CD9-dependent extracellular vesicles mediate the propagation of ferroptosis

Ferroptosis is a form of regulated cell death that is mediated by accumulation of lipid peroxidation. Emerging evidences report dispersion of ferroptosis between neighboring cells. However, the molecular mechanism underlying the propagation of ferroptosis remains unclear. Here we provide evidences that ferroptotic cells elicit cellular projections that produce massive extracellular vesicles (EVs). Proteomic analysis reveals that these EVs are CD9 positive and contain major components of mitogen-activated protein kinase (MAPK) signaling. MAP2K1/2 that is transferred by EVs increases the sensitivity to ferroptosis of target cells. We further show that a MAP2K-interacting transcription factor, peroxisome-proliferator activator receptor gamma (PPARG), activates various components of ferroptosis defense systems. Moreover, perturbation of EV-based transport protects adjacent tissue from ferroptosis in vivo.
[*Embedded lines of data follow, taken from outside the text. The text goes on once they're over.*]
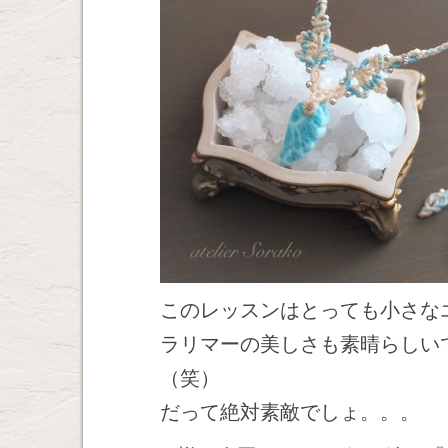
このレッスンはとっても小さな
ラリマーの美しさも素晴らしい
（笑）
だって絶対素敵でしょ。。。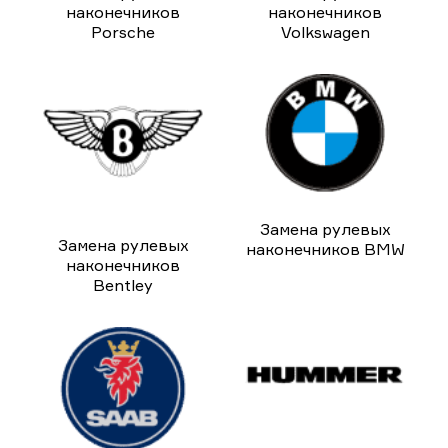
наконечников
наконечников
Porsche
Volkswagen
Замена рулевых
Замена рулевых
наконечников BMW
наконечников
Bentley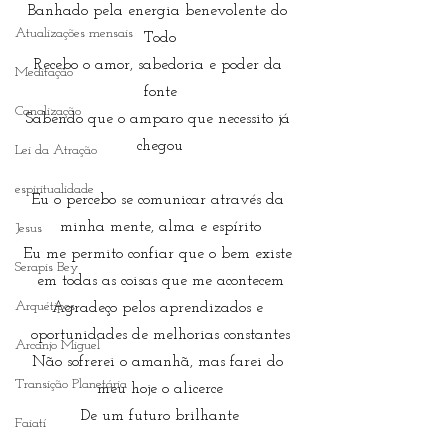
Banhado pela energia benevolente do 
Atualizações mensais
Todo
Recebo o amor, sabedoria e poder da 
Meditação
fonte
Canalização
Sabendo que o amparo que necessito já 
chegou
Lei da Atração
espiritualidade
Eu o percebo se comunicar através da 
minha mente, alma e espírito
Jesus
Eu me permito confiar que o bem existe 
Serapis Bey
em todas as coisas que me acontecem
Arquétipos
Agradeço pelos aprendizados e 
oportunidades de melhorias constantes
Arcanjo Miguel
Não sofrerei o amanhã, mas farei do 
Transição Planetária
meu hoje o alicerce
De um futuro brilhante
Faiatí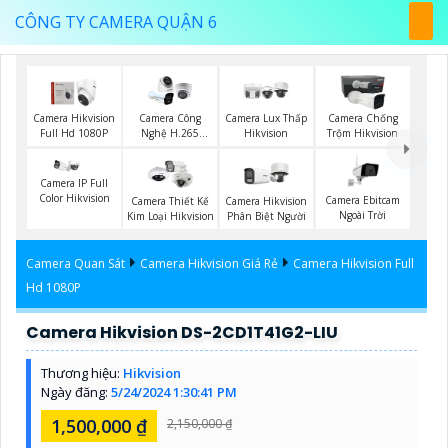
CÔNG TY CAMERA QUẬN 6
Camera Hikvision
Camera Công
Camera Lux Thấp
Camera Chống
Full Hd 1080P
Nghệ H.265
Hikvision
Trộm Hikvision
Hikvision
Camera IP Full
Color Hikvision
Camera Ebitcam
Camera Thiết Kế
Camera Hikvision
Ngoài Trời
Kim Loại Hikvision
Phân Biệt Người
Camera Quan Sát
Camera Hikvision Giá Rẻ
Camera Hikvision Full
Hd 1080P
Camera Hikvision DS-2CD1T41G2-LIU
Thương hiệu:
Hikvision
Ngày đăng:
5/24/2024 1:30:41 PM
1,500,000 ₫
2,150,000 ₫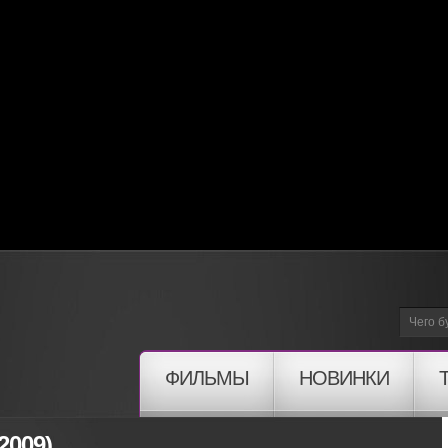
ФИЛЬМЫ
НОВИНКИ
2009)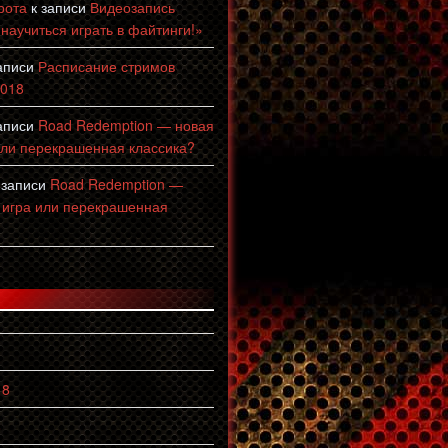
рота
к записи
Видеозапись
 научиться играть в файтинги!»
аписи
Расписание стримов
2018
аписи
Road Redemption — новая
или перекрашенная классика?
 записи
Road Redemption —
 игра или перекрашенная
18
8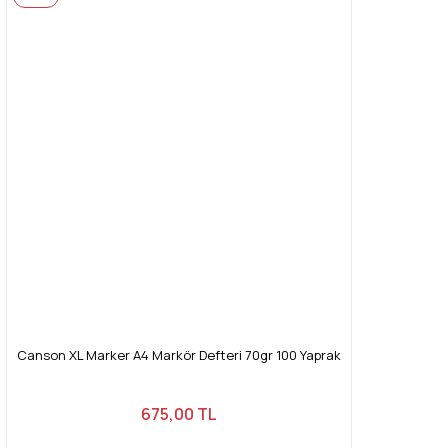
Canson XL Marker A4 Markör Defteri 70gr 100 Yaprak
675,00 TL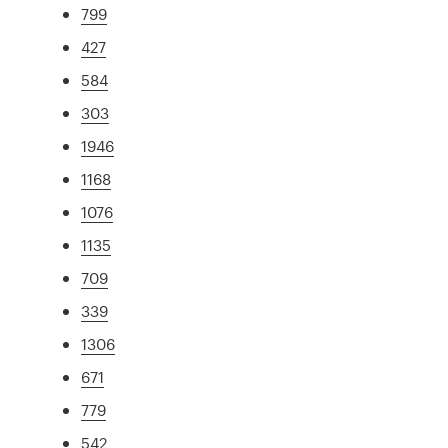
799
427
584
303
1946
1168
1076
1135
709
339
1306
671
779
542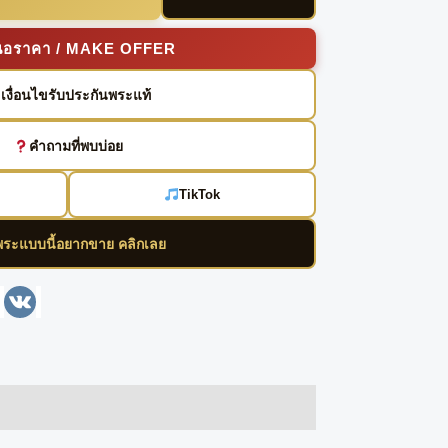
นอราคา / MAKE OFFER
เงื่อนไขรับประกันพระแท้
คำถามที่พบบ่อย
TikTok
พระแบบนี้อยากขาย คลิกเลย
enger
Line
VK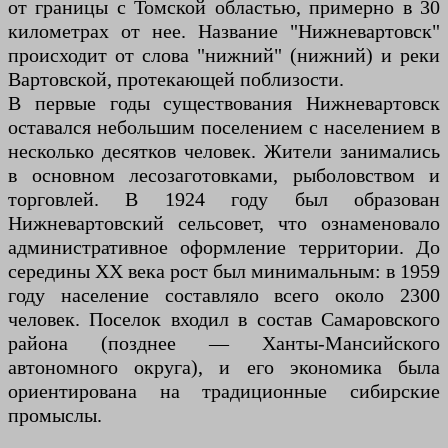
от границы с Томской областью, примерно в 30
километрах от нее. Название "Нижневартовск"
происходит от слова "нижний" (нижний) и реки
Вартовской, протекающей поблизости.
В первые годы существования Нижневартовск
оставался небольшим поселением с населением в
несколько десятков человек. Жители занимались
в основном лесозаготовками, рыболовством и
торговлей. В 1924 году был образован
Нижневартовский сельсовет, что ознаменовало
административное оформление территории. До
середины XX века рост был минимальным: в 1959
году население составляло всего около 2300
человек. Поселок входил в состав Самаровского
района (позднее — Ханты-Мансийского
автономного округа), и его экономика была
ориентирована на традиционные сибирские
промыслы.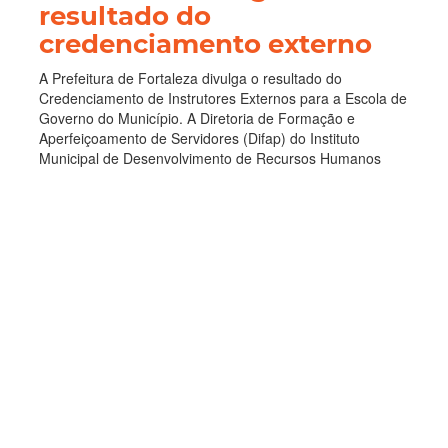
resultado do
credenciamento externo
A Prefeitura de Fortaleza divulga o resultado do
Credenciamento de Instrutores Externos para a Escola de
Governo do Município. A Diretoria de Formação e
Aperfeiçoamento de Servidores (Difap) do Instituto
Municipal de Desenvolvimento de Recursos Humanos
(Imparh), que geren...
Educação
Credenciamento
Escola De
Governo
Instrutores Externos
Resultado Final
Leia Mais
Categorias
Our study reveals an EV-dependent transport between ferroptotic cells and surrounding neighbors and establishes that MAPK-responsive PPARG is essential for ferroptosis defense in recipient cells. Overall design: U-2 OS cells expressing PPARG-EGFP were used CUT&Tag-sequencing to analyze PPARG regulating genes. Antibody against EGFP was used and three replicates were analysed.